#### Consigne de travail
Prolongez le témoignage sur l'aménagement du studio de Lindbacka en reprenant après sa dernière phrase.

#### Texte présenté
□ □ □ □

Zack, André et moi avons commencé à aménager un studio dans ce coin. Ça se trouve dans la campagne environnante d’Orebro, dans un lieu appelé Lindbacka. On dirait un décor tout droit sorti des livres d’Astrid Lindgren – une auteure suédoise de livres pour enfants –, c’est un endroit magnifique. Nous avons donc commencé à construire notre studio parce que nous voulions être libres d’enregistrer et de faire ce que nous voulions, même si nous n’avions pas d’argent, et de pouvoir répéter. Nous avons démarré la construction en 2014 avant de changer pour un emplacement dans le bâtiment d’à côté par manque de place. Le processus d’aménagement a continué tout au long de l’année 2014. Finalement, en 2018, Zack s’est mis à enregistrer d’autres groupes là-bas, comme par exemple Dorian et son projet solo, ou le groupe français Komodor qui sont aussi des amis à Dorian, ainsi que des artistes suédois un peu plus importants. Les choses se sont améliorées petit à petit. Nous avons adapté la disposition des murs pour obtenir un bon résultat dans la live room, parce qu’ils ne peuvent pas être tous au même niveau à cause de l’acoustique et tout. Bien sûr, nous avons eu l’aide d’un ami à moi qui est menuisier et celle d’un autre ami électricien. Tout s’est finalement bien arrangé.
Mais c’est clair que sans Zack, le studio n’existerait pas, car comme je disais, c’est un geek sur le plan technique. Il parvenait à trouver d’anciens magnétophones et tables de mixage endommagés et donc moins chers sur l’eBay allemand. Une fois qu’il les avait réceptionnés, il les réparait. Ça coûtait un peu d’argent mais pas tant que ça. Je crois qu’il avait trouvé une table de mixage analogique de la marque Studer pour une bouchée de pain, mais qui ne fonctionnait pas. Il a simplement changé les fusibles et ça a fonctionné. Il a de la veine avec tous ces trucs-là. Nous avons aussi assimilé ce que nous avions appris avec Don Alsterberg sur Lady In Gold et le premier album. Il nous a tellement appris au niveau des enregistrements et des arrangements, nous avons évolué et nous nous sommes inspirés de tout ça. Pour cet album, nous avons réalisé certaines parties en analogique mais la majorité est en numérique et enregistrée via un magnétophone. Nous avons un peu mélangé les façons de faire, mais c’est Zack qui a été l’ingénieur son sur cet album, parce que je n’avais aucune idée de ce qu’il faisait. Je suis seulement capable de dire si ça sonne bien ou non et de demander : « Ça ne pourrait pas sonner un peu plus comme ça ? » En tout cas, nous voulions avoir notre propre studio pour ne pas avoir à dépendre d’un label ou d’un manager, de rien ni de personne, juste pour pouvoir faire de la musique.

□ □ □ □

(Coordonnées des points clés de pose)
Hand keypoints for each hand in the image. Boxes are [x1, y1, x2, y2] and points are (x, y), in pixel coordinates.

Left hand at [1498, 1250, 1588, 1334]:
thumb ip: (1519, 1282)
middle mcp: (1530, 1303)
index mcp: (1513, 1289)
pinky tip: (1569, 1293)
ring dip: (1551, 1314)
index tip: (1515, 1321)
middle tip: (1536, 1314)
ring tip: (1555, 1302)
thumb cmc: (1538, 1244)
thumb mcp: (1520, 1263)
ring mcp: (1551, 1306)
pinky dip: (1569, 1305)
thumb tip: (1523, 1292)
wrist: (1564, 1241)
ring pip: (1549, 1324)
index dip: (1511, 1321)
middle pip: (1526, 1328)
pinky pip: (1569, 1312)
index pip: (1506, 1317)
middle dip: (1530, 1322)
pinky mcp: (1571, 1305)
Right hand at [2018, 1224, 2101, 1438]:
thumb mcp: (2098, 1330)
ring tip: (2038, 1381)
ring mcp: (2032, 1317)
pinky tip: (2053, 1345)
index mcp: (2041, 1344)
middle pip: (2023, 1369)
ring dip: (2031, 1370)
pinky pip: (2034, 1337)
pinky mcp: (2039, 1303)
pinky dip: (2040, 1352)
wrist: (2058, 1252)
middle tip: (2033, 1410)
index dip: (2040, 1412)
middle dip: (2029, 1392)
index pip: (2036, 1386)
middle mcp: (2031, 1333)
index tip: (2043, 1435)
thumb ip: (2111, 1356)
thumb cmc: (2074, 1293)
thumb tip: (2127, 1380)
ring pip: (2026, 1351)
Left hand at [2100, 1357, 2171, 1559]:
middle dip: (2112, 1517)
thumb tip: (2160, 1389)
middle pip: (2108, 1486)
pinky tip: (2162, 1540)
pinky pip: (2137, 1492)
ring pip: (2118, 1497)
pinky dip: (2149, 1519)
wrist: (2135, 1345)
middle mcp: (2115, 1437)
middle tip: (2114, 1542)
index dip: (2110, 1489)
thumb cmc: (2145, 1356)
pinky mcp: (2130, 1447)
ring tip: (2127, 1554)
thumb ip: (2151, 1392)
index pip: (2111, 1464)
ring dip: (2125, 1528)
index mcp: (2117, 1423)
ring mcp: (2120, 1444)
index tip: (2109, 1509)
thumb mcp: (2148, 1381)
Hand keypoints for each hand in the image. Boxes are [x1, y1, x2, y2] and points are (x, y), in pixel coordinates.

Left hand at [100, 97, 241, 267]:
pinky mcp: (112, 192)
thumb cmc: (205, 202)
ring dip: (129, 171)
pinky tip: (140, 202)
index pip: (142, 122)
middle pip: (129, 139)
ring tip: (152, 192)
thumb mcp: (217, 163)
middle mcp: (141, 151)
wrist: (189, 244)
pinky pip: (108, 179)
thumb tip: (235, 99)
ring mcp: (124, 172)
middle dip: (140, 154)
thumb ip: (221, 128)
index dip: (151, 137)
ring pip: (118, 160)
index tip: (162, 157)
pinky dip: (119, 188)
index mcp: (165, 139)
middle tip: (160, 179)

□ □ □ □

#### Résultat
Ce nouvel album est le premier que vous avez produit et enregistré entièrement vous-mêmes. Être complètement indépendant, c’est un objectif que le groupe souhaitait atteindre depuis le début ?
Oui, c’est possible. Nous étions tellement jeunes. Quand tu es plus jeune, tu écoutes un peu les opinions de tout le monde parce que tu évolues dans une sphère qui t’est inconnue. Alors évidemment, lorsque les choses ont commencé à bien marcher pour nous, tout le monde s’est mis à nous appeler pour nous dire tel et tel truc, et puis de faire ça, ça et ça. Toi, tu es content dans ta bulle et tu veux juste faire de la musique, alors tu te dis simplement : « Ouais, d’accord ! » Finalement, quand tu as du temps, tu réfléchis à tout ça. Je pense réellement que nous voulions nous prouver que nous étions capables de le faire nous-mêmes et de prendre les commandes. Bien sûr, les gens ont leur opinion, mais à un moment donné tu finis par te demander : « Est-ce qu’il faut vraiment que j’écoute les opinions des autres ? Non !» [Rires]. Si quelqu’un a une bonne idée, alors tu peux l’utiliser en tant que telle, mais si tu penses que ça n’en est pas une, alors tu te dis simplement : « Non, je n’aime pas cette idée. » Nous avons gagné en maturité.
« Je ne savais même pas que j’avais du talent en tant que chanteuse jusqu’à ce que… Sérieusement, ce n’est qu’après la sortie du premier album que j’ai compris : ‘En fait, je chante plutôt pas mal !' »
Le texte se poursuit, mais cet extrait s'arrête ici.